IMS Electrical Systems Test Platform
The IMS electrical systems testbed contains all critical components of ABB Marine power plant deliveries. The objective of the testbed is to provide the means to test and verify all control and protection functions of different intelligent devices in ABB Marine deliveries. Compared to conventional, purely simulation based testing methods, this testbed provides the user access to both software and hardware features of the system performance.
The laboratory contains equipment as required in both conventional AC system and Onboard DC Grid deliveries. The equipment consists of ABB’s newest generation protection relays (Relion615, Relion620 and Relion630), AC800M control units, ACS880 control units, UNIREC control units, Unitrol1020 automatic voltage regulators and HIL simulation equipment. The general idea of HIL testing with ABB equipment, as used in AC systems, is illustrated in Figure 2. By combining this equipment in different configurations, different delivery systems can be tested.

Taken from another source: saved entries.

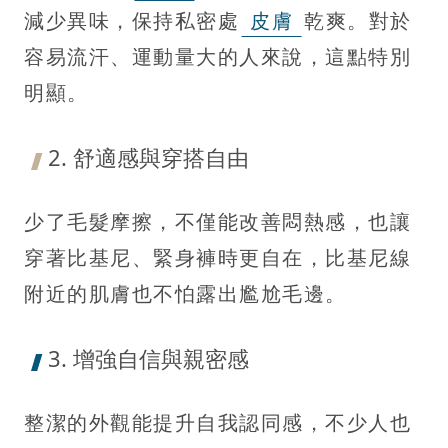
減少異味，保持私密處
皮膚
乾爽。對於
容易流汗、運動量大的人來說，這點特別
明顯。
2. 舒適感與穿搭自由
少了毛髮摩擦，不僅能改善悶熱感，也讓
穿著比基尼、緊身褲時更自在，比基尼線
附近的肌膚也不怕露出尷尬毛邊。
3. 增強自信與親密感
整潔的外觀能提升自我認同感，不少人也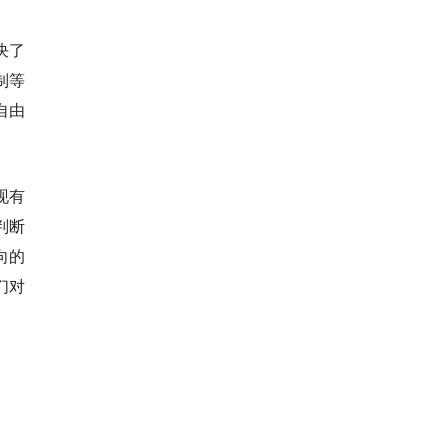
决了
制等
自由
现有
判断
向的
们对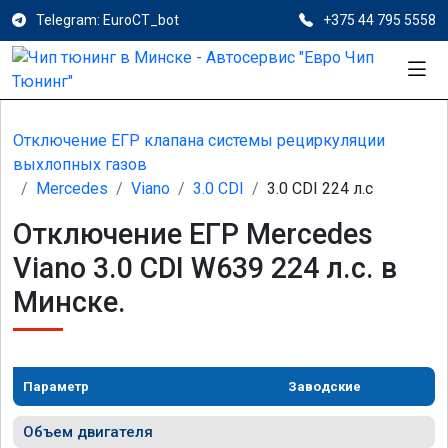
Telegram: EuroCT_bot
+375 44 795 5558
Отключение ЕГР клапана системы рециркуляции
выхлопных газов
Mercedes
Viano
3.0 CDI
3.0 CDI 224 л.с
Отключение ЕГР Mercedes
Viano 3.0 CDI W639 224 л.с. в
Минске.
Параметр
Заводские
Объем двигателя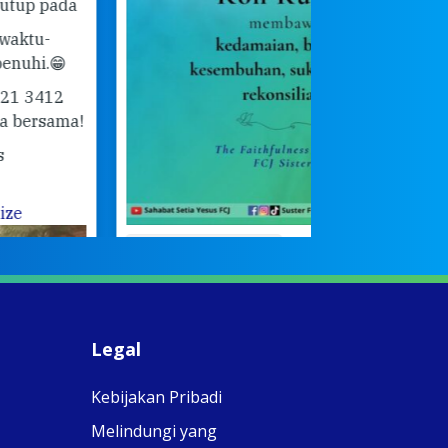
#orangmudakat
#Ende
#samud
View on Facebook
·
Share
2
0
0
Legal
Kebijakan Pribadi
Melindungi yang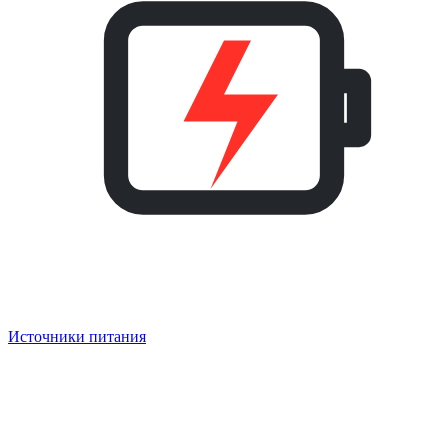
Источники питания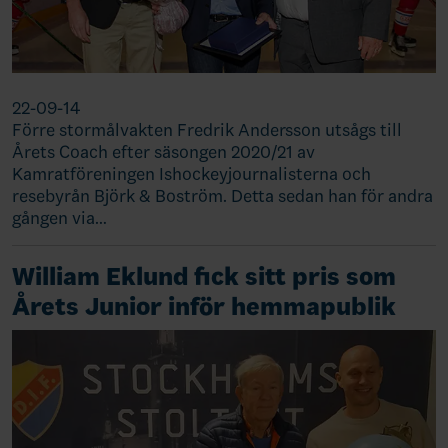
22-09-14
Förre stormålvakten Fredrik Andersson utsågs till
Årets Coach efter säsongen 2020/21 av
Kamratföreningen Ishockeyjournalisterna och
resebyrån Björk & Boström. Detta sedan han för andra
gången via…
William Eklund fick sitt pris som
Årets Junior inför hemmapublik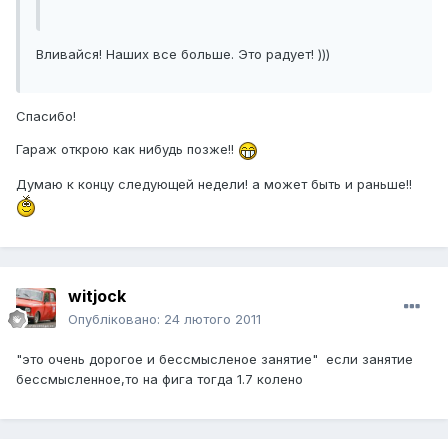
Вливайся! Наших все больше. Это радует! )))
Спасибо!
Гараж открою как нибудь позже!!
Думаю к концу следующей недели! а может быть и раньше!!
witjock
Опубліковано:
24 лютого 2011
"это очень дорогое и бессмысленое занятие" если занятие
бессмысленное,то на фига тогда 1.7 колено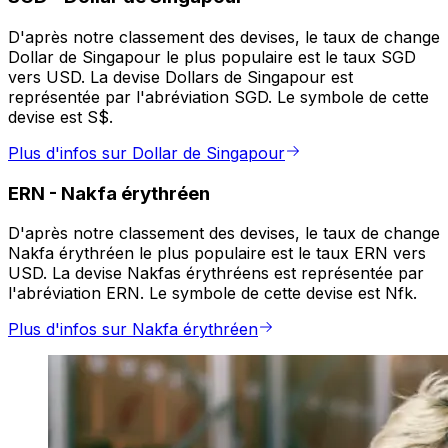
D'après notre classement des devises, le taux de change
Dollar de Singapour le plus populaire est le taux SGD
vers USD. La devise Dollars de Singapour est
représentée par l'abréviation SGD. Le symbole de cette
devise est S$.
Plus d'infos sur Dollar de Singapour
ERN
-
Nakfa érythréen
D'après notre classement des devises, le taux de change
Nakfa érythréen le plus populaire est le taux ERN vers
USD. La devise Nakfas érythréens est représentée par
l'abréviation ERN. Le symbole de cette devise est Nfk.
Plus d'infos sur Nakfa érythréen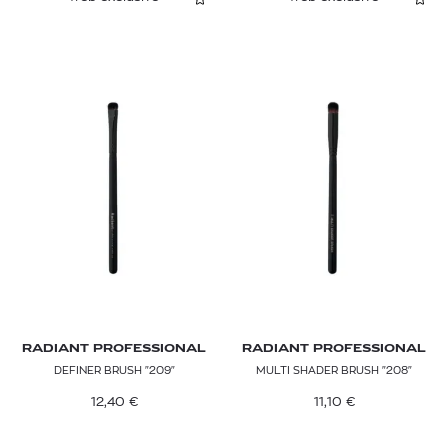
RADIANT PROFESSIONAL
RADIANT PROFESSIONAL
DEFINER BRUSH "209"
MULTI SHADER BRUSH "208"
12,40
€
11,10
€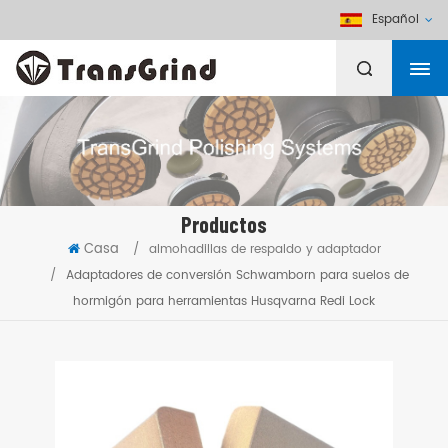
Español
Productos
Casa
/
almohadillas de respaldo y adaptador
/
Adaptadores de conversión Schwamborn para suelos de
hormigón para herramientas Husqvarna Redi Lock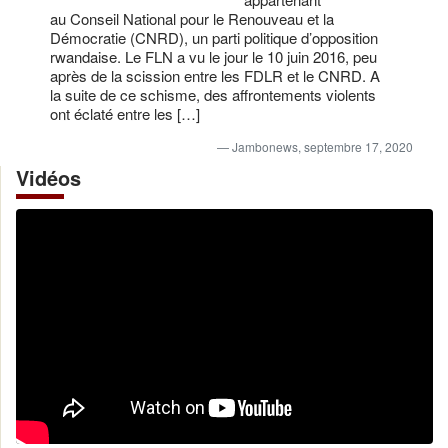
au Conseil National pour le Renouveau et la
Démocratie (CNRD), un parti politique d’opposition
rwandaise. Le FLN a vu le jour le 10 juin 2016, peu
après de la scission entre les FDLR et le CNRD. A
la suite de ce schisme, des affrontements violents
ont éclaté entre les […]
Jambonews, septembre 17, 2020
Vidéos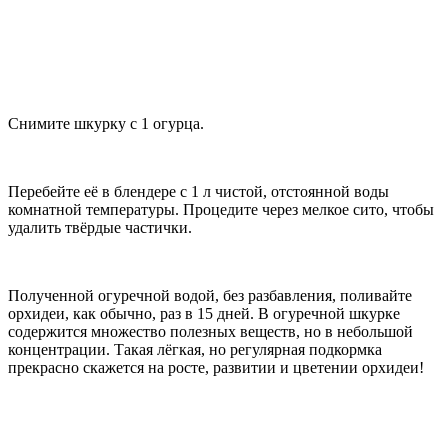
Снимите шкурку с 1 огурца.
Перебейте её в блендере с 1 л чистой, отстоянной воды
комнатной температуры. Процедите через мелкое сито, чтобы
удалить твёрдые частички.
Полученной огуречной водой, без разбавления, поливайте
орхидеи, как обычно, раз в 15 дней. В огуречной шкурке
содержится множество полезных веществ, но в небольшой
концентрации. Такая лёгкая, но регулярная подкормка
прекрасно скажется на росте, развитии и цветении орхидеи!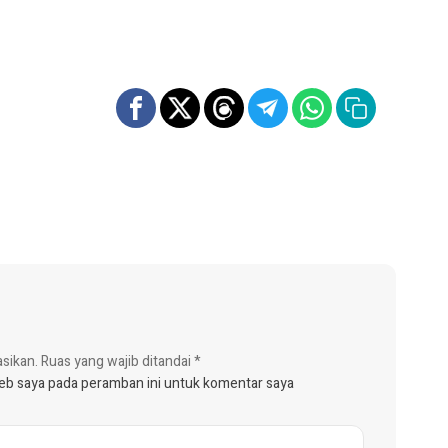
asikan.
Ruas yang wajib ditandai
*
web saya pada peramban ini untuk komentar saya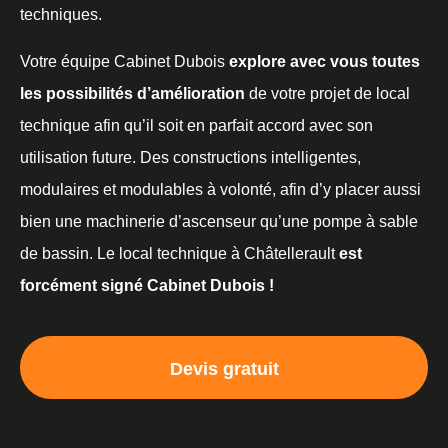
techniques.
Votre équipe Cabinet Dubois
explore avec vous toutes
les possibilités d’amélioration
de votre projet de local
technique afin qu’il soit en parfait accord avec son
utilisation future. Des constructions intelligentes,
modulaires et modulables à volonté, afin d’y placer aussi
bien une machinerie d’ascenseur qu’une pompe à sable
de bassin. Le local technique à Châtellerault
est
forcément signé Cabinet Dubois !
Devis gratuit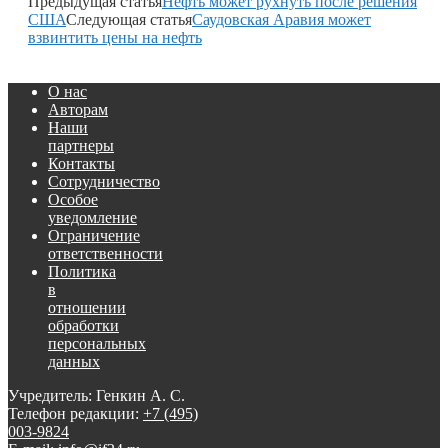
Предыдущая статья
Нефть может рухнуть после решения
США
Следующая статья
Саудовская Аравия может
взвинтить цены на нефть
О нас
Авторам
Наши
партнеры
Контакты
Сотрудничество
Особое
уведомление
Ограничение
ответственности
Политика
в
отношении
обработки
персональных
данных
Учредитель: Генкин А. С.
Телефон редакции:
+7 (495)
003-9824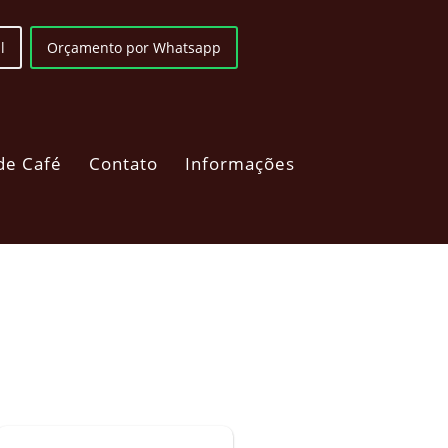
l
Orçamento por Whatsapp
de Café
Contato
Informações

A general configuration of an ABB Marine AC distribution system in IMS electrical system testbed is illustrated in Figure 2. In this configuration, starting from the top, is a real PMS which controls the virtual diesel engines in the simulation model. The PMS communicates with the main switchboard components (protective relays) using IEC61850 GOOSE protocol. Real Unitrol1020 AVRs are used to regulate the voltage of the virtual generators. The main switchboard is completely modelled using a combination of real and virtual relays. Up to seven real protective relays can be simultaneously connected to the test platform, enough to test most different system configurations. The addition of virtual relays is often interesting, e.g. in fault situations, to see how the rest of the system reacts to the fault. Continuing further, the testbed contains real ACS880 drive controllers that control the virtual frequency converters and propulsion motors. The real PCU gives references to the drive controllers. Both the PCU and the PMS are directly connected to the rest of the IMS lab equipment, e.g. RCS and automation, as they would be in a real ship.
To give a concrete example on how the testbed works, consider a situation where a critical fault happens on one side of the grid which forces the whole grid section out of operation. Once the protection relays detect the fault, they will attempt to isolate the fault by opening the surrounding breakers. Through IEC61850 GOOSE, they inform PMS and PCU to reduce both power production and consumption respectively. Once the affected grid section is de-energised, it will not go back to operation until the fault is cleared and the protection relays are informed of the clearance. Once this is done, the generators can be re-started and the previously faulty grid section can be synchronised and connected back to the rest of the healthy grid. The second propulsion motor can also be turned on again and the whole system is again fully operational. In this scenario, the functionality of the PMS, PCU, and protection are fully tested and validated using the same controller and communication protocol as in the real vessel, giving the customer higher degree of confidence in the system.
Using the same setup, the ABB team also has the opportunity to test a variety of scenarios and sea conditions, allowing verification of the seamless operation of ABB Marine systems long before building the real system on board a ship. Some of the test scenarios include grid faults and fault recovery sequences, testing of communication network performance and stability on high traffic, optimal tuning of grid components and designing and testing of novel technologies. By performing all these various tests in the earlier phases of system design, ABB can ensure the optimum quality of system deliveries by improving the reliability, safety and efficiency of the systems.